## WHAT THE TASK REQUIRES
Can you copy out the items below word for word, from the first one through the line that contains "Samuel Wright | Vote: bold -> normal", including both ends?

## INFORMATION SUPPLIED
[start]

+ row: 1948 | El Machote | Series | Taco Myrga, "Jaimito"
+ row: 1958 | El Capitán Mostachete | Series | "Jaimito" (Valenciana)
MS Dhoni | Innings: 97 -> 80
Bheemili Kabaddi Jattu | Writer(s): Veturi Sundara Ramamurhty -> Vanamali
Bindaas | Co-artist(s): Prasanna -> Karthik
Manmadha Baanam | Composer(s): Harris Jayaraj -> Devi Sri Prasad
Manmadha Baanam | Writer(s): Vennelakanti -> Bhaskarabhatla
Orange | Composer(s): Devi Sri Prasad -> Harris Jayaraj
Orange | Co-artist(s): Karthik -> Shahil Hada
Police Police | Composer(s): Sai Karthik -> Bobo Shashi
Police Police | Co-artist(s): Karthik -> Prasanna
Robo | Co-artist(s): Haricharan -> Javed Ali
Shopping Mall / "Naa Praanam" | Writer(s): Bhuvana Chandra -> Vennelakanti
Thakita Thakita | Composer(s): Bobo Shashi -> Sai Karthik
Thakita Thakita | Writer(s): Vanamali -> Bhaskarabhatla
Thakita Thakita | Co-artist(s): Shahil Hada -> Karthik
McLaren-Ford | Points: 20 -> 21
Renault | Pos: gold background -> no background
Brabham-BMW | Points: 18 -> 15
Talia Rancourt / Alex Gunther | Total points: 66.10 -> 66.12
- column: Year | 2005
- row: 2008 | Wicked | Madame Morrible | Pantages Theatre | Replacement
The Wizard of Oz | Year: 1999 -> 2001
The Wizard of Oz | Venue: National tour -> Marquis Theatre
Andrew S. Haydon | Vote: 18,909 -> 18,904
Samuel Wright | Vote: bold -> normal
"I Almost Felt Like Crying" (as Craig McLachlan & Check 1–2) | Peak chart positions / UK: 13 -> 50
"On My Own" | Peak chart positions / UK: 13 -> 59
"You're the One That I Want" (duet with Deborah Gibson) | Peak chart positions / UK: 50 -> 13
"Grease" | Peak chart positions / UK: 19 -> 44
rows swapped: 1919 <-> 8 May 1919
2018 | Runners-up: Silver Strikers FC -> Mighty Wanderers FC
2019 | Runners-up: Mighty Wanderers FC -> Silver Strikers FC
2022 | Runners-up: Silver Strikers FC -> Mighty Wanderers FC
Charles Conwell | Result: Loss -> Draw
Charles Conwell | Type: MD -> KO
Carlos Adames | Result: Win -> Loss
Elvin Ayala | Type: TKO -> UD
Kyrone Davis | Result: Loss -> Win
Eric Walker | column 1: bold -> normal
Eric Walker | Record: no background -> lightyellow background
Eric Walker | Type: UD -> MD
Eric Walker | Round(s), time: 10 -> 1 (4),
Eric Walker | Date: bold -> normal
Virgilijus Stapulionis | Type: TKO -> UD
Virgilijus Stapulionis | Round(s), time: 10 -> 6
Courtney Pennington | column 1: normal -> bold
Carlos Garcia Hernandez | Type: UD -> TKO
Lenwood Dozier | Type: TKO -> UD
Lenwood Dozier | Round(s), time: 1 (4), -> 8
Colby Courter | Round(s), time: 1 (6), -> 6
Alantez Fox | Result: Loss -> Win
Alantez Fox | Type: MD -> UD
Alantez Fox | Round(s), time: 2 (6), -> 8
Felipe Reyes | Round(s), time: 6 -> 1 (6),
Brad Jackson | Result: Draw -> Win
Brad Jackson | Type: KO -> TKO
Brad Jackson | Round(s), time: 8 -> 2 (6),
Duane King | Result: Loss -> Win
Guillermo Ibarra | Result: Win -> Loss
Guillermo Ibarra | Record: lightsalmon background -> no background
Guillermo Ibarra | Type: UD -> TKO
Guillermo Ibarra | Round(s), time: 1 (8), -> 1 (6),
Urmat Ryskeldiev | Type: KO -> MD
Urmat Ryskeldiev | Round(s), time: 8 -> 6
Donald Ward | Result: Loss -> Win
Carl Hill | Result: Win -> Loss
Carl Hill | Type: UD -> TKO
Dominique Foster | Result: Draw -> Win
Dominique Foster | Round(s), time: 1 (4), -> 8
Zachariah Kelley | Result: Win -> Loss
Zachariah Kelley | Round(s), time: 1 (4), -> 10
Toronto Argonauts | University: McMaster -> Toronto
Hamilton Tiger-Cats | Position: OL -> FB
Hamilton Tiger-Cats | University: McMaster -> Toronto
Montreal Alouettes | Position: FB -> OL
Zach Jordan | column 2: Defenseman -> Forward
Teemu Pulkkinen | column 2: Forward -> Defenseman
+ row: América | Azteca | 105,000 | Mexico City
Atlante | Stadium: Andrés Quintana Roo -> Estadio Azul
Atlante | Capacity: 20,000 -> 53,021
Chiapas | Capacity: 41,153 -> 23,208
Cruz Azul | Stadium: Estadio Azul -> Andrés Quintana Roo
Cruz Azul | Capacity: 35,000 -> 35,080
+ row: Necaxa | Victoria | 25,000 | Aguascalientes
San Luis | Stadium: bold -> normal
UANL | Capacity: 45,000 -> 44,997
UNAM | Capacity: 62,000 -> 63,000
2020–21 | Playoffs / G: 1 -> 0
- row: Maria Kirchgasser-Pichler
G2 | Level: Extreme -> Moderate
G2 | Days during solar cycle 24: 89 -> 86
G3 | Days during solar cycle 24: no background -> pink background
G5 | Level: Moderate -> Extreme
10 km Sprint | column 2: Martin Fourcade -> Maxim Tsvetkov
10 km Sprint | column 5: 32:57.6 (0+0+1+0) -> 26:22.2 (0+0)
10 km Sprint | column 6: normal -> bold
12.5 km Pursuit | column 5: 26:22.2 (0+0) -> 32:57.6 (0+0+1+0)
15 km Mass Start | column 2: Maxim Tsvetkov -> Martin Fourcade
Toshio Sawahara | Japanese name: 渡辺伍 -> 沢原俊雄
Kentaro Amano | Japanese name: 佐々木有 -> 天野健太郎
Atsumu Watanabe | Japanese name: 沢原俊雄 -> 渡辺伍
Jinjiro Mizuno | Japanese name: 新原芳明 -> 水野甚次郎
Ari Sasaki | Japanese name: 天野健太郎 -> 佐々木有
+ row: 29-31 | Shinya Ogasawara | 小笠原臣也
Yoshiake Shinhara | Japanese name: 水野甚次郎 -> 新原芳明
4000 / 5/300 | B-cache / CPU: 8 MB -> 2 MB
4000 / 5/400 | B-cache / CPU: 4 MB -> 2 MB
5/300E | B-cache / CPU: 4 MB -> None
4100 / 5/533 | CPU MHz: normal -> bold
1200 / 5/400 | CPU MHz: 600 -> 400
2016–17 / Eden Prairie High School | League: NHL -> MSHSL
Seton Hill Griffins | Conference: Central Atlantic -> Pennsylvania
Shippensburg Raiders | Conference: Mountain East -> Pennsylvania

[end]

## FINAL ANSWER
+ row: 1948 | El Machote | Series | Taco Myrga, "Jaimito"
+ row: 1958 | El Capitán Mostachete | Series | "Jaimito" (Valenciana)
MS Dhoni | Innings: 97 -> 80
Bheemili Kabaddi Jattu | Writer(s): Veturi Sundara Ramamurhty -> Vanamali
Bindaas | Co-artist(s): Prasanna -> Karthik
Manmadha Baanam | Composer(s): Harris Jayaraj -> Devi Sri Prasad
Manmadha Baanam | Writer(s): Vennelakanti -> Bhaskarabhatla
Orange | Composer(s): Devi Sri Prasad -> Harris Jayaraj
Orange | Co-artist(s): Karthik -> Shahil Hada
Police Police | Composer(s): Sai Karthik -> Bobo Shashi
Police Police | Co-artist(s): Karthik -> Prasanna
Robo | Co-artist(s): Haricharan -> Javed Ali
Shopping Mall / "Naa Praanam" | Writer(s): Bhuvana Chandra -> Vennelakanti
Thakita Thakita | Composer(s): Bobo Shashi -> Sai Karthik
Thakita Thakita | Writer(s): Vanamali -> Bhaskarabhatla
Thakita Thakita | Co-artist(s): Shahil Hada -> Karthik
McLaren-Ford | Points: 20 -> 21
Renault | Pos: gold background -> no background
Brabham-BMW | Points: 18 -> 15
Talia Rancourt / Alex Gunther | Total points: 66.10 -> 66.12
- column: Year | 2005
- row: 2008 | Wicked | Madame Morrible | Pantages Theatre | Replacement
The Wizard of Oz | Year: 1999 -> 2001
The Wizard of Oz | Venue: National tour -> Marquis Theatre
Andrew S. Haydon | Vote: 18,909 -> 18,904
Samuel Wright | Vote: bold -> normal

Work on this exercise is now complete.